Note the LRM/RLM marks should not be used at all in any language
- For the few languages that display two native names in different scripts (when we don't specify the script variant), the solution is to write the LRM name first then the "/" then the RLM name.
- For correctly formatting lists of languages (showing their autonyms), the solution is to use Bidi isolation ("bdi" element in HTML, or the equivalent "bidi-isolation:isolate" in CSS) for each item in the multilingual list. LRM/RLM are deprecated (they are not isolates, but deprecated overrides).

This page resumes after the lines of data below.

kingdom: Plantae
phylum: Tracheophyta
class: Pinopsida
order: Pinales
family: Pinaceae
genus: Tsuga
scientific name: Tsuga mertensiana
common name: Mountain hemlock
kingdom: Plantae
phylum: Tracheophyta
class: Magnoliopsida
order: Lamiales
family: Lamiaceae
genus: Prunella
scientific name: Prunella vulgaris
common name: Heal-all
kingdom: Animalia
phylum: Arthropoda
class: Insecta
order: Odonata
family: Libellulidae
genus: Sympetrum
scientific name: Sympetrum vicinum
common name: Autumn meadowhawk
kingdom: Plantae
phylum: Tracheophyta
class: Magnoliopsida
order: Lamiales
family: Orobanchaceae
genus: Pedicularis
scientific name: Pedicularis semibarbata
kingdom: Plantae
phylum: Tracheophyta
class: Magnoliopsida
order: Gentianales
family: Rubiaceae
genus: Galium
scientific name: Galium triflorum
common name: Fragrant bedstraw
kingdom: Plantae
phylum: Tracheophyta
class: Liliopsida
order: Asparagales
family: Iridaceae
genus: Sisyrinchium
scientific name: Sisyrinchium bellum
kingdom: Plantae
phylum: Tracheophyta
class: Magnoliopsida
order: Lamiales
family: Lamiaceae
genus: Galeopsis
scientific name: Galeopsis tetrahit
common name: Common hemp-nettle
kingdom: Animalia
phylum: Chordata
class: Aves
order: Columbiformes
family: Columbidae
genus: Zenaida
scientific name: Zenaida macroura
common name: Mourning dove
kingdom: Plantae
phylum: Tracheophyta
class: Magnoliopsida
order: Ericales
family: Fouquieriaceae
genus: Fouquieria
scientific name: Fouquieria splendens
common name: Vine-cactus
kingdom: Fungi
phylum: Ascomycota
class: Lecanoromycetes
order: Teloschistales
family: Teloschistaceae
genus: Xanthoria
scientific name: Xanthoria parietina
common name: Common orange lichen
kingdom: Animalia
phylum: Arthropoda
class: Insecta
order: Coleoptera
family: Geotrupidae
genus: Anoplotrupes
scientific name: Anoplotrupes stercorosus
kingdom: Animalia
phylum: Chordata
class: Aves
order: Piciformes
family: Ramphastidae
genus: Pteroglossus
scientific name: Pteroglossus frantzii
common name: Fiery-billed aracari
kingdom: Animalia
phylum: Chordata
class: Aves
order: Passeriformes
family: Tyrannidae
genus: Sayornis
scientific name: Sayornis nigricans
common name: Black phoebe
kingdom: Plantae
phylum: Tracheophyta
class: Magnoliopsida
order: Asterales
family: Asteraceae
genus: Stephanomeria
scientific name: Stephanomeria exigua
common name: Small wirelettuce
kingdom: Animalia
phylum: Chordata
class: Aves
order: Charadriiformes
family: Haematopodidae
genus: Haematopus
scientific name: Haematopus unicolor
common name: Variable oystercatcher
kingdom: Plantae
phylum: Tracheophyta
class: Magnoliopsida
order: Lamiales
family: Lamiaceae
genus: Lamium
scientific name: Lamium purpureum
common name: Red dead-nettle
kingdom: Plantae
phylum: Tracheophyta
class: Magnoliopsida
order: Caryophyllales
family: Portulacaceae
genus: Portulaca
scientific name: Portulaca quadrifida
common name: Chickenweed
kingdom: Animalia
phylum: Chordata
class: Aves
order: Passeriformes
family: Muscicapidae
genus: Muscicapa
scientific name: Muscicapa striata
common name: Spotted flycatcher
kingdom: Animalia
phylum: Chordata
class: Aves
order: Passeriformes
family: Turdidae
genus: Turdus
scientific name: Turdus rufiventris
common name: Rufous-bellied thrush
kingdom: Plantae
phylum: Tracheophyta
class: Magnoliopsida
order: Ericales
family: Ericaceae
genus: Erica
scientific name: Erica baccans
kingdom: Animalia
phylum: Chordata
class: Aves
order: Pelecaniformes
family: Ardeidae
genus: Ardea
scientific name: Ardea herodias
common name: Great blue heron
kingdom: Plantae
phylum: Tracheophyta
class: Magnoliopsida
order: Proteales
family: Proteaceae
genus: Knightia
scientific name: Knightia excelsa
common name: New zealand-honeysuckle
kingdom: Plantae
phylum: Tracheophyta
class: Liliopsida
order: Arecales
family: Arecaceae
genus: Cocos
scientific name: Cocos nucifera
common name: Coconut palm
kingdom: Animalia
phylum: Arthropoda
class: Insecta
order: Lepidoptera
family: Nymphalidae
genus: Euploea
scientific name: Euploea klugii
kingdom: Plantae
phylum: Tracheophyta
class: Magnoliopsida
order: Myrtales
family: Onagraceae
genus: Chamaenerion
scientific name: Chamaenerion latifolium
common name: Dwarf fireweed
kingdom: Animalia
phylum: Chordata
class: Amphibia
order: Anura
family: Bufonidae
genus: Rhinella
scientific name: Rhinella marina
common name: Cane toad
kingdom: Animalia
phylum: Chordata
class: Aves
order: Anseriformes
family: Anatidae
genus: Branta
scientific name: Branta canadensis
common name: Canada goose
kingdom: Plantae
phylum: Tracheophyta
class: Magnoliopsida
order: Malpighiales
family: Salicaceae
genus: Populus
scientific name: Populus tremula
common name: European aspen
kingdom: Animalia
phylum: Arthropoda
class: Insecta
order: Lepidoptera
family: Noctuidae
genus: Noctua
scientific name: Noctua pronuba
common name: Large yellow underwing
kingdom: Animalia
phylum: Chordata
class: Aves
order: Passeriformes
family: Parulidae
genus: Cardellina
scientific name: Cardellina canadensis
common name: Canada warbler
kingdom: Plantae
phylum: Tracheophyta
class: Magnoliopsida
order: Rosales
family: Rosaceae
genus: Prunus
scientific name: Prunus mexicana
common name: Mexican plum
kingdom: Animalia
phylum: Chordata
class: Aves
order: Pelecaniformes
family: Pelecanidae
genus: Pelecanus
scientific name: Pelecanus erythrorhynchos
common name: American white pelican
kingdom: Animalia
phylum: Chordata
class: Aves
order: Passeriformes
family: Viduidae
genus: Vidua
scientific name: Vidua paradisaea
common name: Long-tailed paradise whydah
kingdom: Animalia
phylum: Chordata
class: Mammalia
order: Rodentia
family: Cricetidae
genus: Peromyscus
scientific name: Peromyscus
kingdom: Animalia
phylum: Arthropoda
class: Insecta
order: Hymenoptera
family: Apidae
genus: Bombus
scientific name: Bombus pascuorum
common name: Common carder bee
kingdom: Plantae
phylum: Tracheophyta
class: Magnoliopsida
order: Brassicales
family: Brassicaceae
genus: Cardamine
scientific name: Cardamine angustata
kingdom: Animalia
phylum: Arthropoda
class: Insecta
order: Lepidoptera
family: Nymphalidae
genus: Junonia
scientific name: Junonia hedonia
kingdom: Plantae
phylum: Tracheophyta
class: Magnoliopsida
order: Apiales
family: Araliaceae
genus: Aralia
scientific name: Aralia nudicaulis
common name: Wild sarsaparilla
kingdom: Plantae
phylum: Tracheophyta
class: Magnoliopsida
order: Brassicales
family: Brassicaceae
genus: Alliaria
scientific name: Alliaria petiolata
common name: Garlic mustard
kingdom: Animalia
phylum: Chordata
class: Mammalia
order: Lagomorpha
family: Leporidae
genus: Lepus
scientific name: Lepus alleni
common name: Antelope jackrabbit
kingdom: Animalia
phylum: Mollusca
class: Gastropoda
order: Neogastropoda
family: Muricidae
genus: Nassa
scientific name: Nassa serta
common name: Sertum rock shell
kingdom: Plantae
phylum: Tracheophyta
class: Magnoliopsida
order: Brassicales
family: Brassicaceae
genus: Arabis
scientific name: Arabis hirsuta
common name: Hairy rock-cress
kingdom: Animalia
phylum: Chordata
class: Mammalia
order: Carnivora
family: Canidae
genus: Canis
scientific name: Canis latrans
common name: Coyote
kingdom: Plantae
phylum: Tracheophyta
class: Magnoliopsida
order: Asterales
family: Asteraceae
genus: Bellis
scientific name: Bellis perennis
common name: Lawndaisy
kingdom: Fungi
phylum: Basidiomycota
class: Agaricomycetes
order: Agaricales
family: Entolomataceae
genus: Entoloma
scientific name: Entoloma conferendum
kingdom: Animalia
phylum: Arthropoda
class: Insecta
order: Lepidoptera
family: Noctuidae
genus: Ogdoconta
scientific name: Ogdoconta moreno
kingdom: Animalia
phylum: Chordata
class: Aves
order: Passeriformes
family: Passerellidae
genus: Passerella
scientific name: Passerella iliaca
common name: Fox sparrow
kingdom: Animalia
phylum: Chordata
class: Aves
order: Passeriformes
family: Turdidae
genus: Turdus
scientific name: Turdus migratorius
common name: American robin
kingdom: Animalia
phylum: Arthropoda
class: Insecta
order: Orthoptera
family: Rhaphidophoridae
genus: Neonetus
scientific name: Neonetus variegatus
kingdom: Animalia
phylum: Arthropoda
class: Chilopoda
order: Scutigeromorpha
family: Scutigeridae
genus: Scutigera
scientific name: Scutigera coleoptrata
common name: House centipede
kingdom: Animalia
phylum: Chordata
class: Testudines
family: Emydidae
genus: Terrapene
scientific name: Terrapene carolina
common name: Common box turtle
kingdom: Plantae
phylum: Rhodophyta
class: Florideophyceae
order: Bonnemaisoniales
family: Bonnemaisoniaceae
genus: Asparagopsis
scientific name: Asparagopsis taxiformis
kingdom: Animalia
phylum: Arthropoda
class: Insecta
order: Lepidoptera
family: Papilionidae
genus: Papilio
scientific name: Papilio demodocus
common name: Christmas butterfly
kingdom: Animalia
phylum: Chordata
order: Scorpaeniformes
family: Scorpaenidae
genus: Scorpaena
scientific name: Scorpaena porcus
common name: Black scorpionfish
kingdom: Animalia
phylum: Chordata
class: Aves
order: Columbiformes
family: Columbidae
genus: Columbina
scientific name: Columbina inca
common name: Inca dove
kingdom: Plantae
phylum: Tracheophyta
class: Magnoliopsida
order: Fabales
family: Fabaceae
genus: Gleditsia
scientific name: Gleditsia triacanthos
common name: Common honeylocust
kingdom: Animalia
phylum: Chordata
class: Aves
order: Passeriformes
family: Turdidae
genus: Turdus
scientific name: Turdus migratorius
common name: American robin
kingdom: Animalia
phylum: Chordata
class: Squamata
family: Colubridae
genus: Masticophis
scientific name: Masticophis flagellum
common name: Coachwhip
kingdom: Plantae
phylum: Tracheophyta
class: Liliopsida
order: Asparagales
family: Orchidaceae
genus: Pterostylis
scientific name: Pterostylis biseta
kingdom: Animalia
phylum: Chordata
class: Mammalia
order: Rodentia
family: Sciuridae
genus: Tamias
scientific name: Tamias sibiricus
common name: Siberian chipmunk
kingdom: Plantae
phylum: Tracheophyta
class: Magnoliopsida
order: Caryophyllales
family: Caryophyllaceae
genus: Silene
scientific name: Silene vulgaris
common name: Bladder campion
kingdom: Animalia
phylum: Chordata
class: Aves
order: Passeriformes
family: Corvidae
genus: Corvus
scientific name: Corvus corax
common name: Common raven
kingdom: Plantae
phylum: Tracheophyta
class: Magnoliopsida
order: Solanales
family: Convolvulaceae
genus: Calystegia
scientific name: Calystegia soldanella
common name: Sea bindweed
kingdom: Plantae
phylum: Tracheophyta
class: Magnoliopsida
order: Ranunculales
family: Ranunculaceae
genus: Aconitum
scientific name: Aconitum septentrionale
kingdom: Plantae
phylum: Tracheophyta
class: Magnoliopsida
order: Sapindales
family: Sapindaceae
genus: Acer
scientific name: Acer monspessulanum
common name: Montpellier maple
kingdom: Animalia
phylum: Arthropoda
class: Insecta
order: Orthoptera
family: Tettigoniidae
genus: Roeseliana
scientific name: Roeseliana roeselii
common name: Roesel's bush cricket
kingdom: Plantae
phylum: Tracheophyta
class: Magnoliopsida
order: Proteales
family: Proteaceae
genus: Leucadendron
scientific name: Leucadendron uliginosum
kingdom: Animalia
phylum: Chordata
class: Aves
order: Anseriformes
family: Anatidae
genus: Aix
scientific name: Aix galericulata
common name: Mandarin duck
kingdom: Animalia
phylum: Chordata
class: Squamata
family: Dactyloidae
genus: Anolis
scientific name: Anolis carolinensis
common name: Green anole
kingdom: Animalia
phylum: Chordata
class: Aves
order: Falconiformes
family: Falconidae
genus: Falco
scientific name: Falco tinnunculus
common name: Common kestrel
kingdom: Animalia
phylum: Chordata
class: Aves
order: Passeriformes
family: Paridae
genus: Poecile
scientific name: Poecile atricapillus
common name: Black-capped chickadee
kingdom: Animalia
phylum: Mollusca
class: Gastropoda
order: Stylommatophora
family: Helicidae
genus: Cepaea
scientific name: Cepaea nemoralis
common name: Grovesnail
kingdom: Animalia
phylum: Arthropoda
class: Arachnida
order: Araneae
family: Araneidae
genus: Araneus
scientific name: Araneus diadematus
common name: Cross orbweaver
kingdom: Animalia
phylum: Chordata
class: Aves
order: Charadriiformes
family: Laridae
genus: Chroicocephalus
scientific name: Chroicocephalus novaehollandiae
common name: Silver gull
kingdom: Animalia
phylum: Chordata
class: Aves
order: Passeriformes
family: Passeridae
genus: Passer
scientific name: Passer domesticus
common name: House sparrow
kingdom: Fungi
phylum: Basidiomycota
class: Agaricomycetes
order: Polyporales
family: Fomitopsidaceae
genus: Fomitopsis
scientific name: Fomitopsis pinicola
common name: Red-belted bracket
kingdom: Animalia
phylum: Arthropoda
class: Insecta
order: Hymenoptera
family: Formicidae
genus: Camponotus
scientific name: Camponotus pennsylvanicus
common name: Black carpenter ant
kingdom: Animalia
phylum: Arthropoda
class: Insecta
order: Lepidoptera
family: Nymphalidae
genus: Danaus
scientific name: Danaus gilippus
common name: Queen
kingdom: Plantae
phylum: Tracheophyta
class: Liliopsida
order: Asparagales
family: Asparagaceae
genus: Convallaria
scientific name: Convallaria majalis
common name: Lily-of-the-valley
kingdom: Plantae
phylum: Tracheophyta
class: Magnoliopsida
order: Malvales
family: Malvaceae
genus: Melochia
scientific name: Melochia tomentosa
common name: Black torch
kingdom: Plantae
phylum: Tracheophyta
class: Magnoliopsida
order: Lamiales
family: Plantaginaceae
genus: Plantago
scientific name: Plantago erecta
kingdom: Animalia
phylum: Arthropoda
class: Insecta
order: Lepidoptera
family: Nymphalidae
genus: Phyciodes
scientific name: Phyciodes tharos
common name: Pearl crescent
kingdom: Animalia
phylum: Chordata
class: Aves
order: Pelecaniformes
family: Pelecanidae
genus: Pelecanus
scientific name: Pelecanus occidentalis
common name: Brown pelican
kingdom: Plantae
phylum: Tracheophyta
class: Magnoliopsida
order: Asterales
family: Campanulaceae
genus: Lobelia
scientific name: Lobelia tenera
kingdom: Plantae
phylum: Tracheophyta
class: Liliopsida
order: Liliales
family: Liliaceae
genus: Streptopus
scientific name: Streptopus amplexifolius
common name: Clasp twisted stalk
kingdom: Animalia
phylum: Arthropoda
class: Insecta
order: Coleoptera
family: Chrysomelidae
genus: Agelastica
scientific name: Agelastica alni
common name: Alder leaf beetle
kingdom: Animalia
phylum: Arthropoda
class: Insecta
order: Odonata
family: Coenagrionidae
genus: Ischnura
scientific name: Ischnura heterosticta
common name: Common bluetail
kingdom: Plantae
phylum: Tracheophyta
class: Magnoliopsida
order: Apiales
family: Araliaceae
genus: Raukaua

See T252568.
Isolates is the recommandation in the second version of the UBA (published many years ago) that was made to replace and deprecate all overrides (including the "bdo" HTML element, and RLM/LRM controls that was the only solution in the first version of UBA and in HTML4).
In all cases, any trailing RLM or LRM without any known character after it is wrong: their use should be limited to just very specific characters where one wants to change its weak or strong directionality or its mirroring, for a context of use within a text with known language/script (for example to change the strong directionality of Latin letters or digits in an Arabic text).
Such use of Bidi-overrides is very exceptional and only needed inside very specific names (like some brands/trademarks using these characters as if they were normal Arabic letters, or for uncommon notations of numbers when an arabic text wants to present these numbers with a strong RTL direction, instead of their default LTR direction, opposed to the normal direction or reading; note that even Arabic and Persian digits are LTR, as they are written starting from most significant digit to the left and then other digits in backward reading order...).
A specific context allows borrowing Hebrew letters in Latin texts and treat them as if they were a Latin letter with string LTR direction: LRM is then useful before that Hebrew letter only (is is found in some Latin names borrowing an Hebrew Aleph, but not needed for maths where there's a Aleph mathematical symbol which is already LTR)
The other case for using Bidi-overrides is for historic texts when a script was using their current modern direction (e.g. boustrophedon, or old Greek and Coptic written RTL). For such cases, "bdo" is still the best solution to embed a full line, and there's still no real need of RLM/LRM for just a single character except to force its mirroring (e.g. an arrow).
Request for patch of LocalNamesEn.php per comment T256649#7160228 below:
- [es-formal] = https://www.wikidata.org/wiki/Q64427343 - "Spanish (formal)"
- [hu-formal] = https://www.wikidata.org/wiki/Q64427347 - "Hungarian (formal)"
- [nl-informal] = https://www.wikidata.org/wiki/Q64427356 - "Dutch (informal)"
- [sty] = https://www.wikidata.org/wiki/Q4418344 - "Siberian Tatar"